This is one of those cases where I wish the standard were a little more specific. As written, if the
scale() operation underflows, then the processor could initiate WWIII. I would like the consequences to be a little more confined than that. That clause could mean that the result is undefined in the same way that the equivalent multiplication operation
(X*B**I) is undefined when underflow occurs. That is, it could be set to 0.0 (as I would want in the case we are discussing), or it could signal an error. I would not want this operation to result in some random bit pattern with no warning, or start WWIII, or anything like that.
Here is a program that tests the original problem with all possible floating point numbers.
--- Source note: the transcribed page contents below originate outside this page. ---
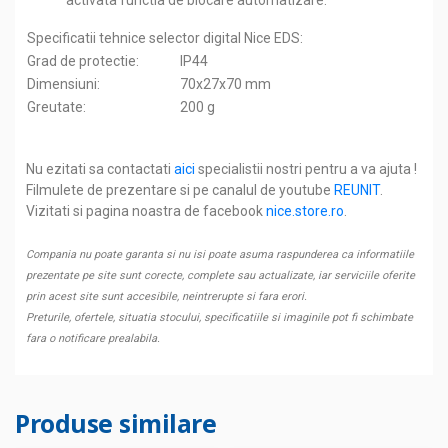
activata functia de blocare automatizare.
Specificatii tehnice selector digital Nice EDS:
Grad de protectie:
IP44
Dimensiuni:
70x27x70 mm
Greutate:
200 g
Nu ezitati sa contactati
aici
specialistii nostri pentru a va ajuta !
Filmulete de prezentare si pe canalul de youtube
REUNIT
.
Vizitati si pagina noastra de facebook
nice.store.ro
.
Compania nu poate garanta si nu isi poate asuma raspunderea ca informatiile
prezentate pe site sunt corecte, complete sau actualizate, iar serviciile oferite
prin acest site sunt accesibile, neintrerupte si fara erori.
Preturile, ofertele, situatia stocului, specificatiile si imaginile pot fi schimbate
fara o notificare prealabila.
Produse similare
! compute the safe mean of two values that avoids overflow and unnecessary underflow.
real :: x, y, t, a
character(*), parameter :: cfmt='(*(a,1x,es15.8,1x))'
x = -huge(x)
t = nearest(x,1.0)
y = nearest(t,1.0)
a = safe_mean2(x,y)
if ( a .ne. t ) then
write(*,cfmt) 'error for x=', x, 't=', t, 'a=', a, ' y=', y
error stop 'error detected'
if ( y == huge(x) ) exit
x = t; t=y;
y = nearest(t,1.0)
write(*,cfmt) 'No errors detected'
function safe_mean2( x, y ) result(a)
real :: a
real, intent(in) :: x, y
integer :: k
intrinsic :: max, exponent, scale
k = max( exponent(x), exponent(y) )
a = scale( (scale(x,-k) + scale(y,-k)), k-1 )
end function safe_mean2
end program mean2
I have verified that this works for a few combinations of compilers and with various compiler options. However, with ifort it fails.
error for x= -1.17549449E-38 t= -1.17549435E-38 a= 0.00000000E+00 y= -1.17549421E-38
This is when
y=-tiny(x), and the problem does seem to trace back to corner cases of
scale() where the exponent changes from -125 to -126.
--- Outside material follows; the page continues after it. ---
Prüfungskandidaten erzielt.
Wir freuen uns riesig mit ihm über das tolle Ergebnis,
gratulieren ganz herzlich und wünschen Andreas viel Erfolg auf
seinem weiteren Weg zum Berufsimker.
gfortran does not fail in this case, but it does seem to step through all of the denormal values between
-tiny() and 0.0, which I was not expecting. I was rather expecting
nearest(-tiny(x),1.0) to step over the denormals and go right to 0.0.
At least the undefined behavior did not start WWIII when I ran the program.
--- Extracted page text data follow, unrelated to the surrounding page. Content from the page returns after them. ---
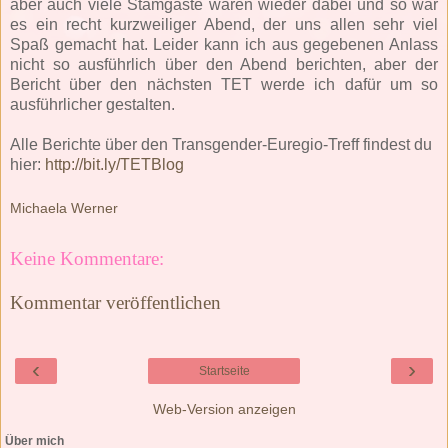
aber auch viele Stamgäste waren wieder dabei und so war
es ein recht kurzweiliger Abend, der uns allen sehr viel
Spaß gemacht hat. Leider kann ich aus gegebenen Anlass
nicht so ausführlich über den Abend berichten, aber der
Bericht über den nächsten TET werde ich dafür um so
ausführlicher gestalten.
Alle Berichte über den Transgender-Euregio-Treff findest du
hier:
http://bit.ly/TETBlog
Michaela Werner
Keine Kommentare:
Kommentar veröffentlichen
‹
›
Startseite
Web-Version anzeigen
Über mich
 A little experimentation reveals the following.
$ ifort -fp-model precise mean2.F90 && a.out
No errors detected
The problem without the option seems to be that the
nearest() function moves through the denormal numbers between -tiny(x) and +tiny(x), but the
scale() function flushes the denormals to zero. With the option,
nearest() does the same thing, but
scale() changes its behavior and produces denormal numbers (the correct ones, apparently).
This behavior of nearest() is a little surprising. I would have expected
nearest(-tiny(x),1.0) to be
0.0, and then I would expect
nearest(0.0,1.0) to be
tiny(x). That is, I would have expected
nearest() to skip over the denormal numbers.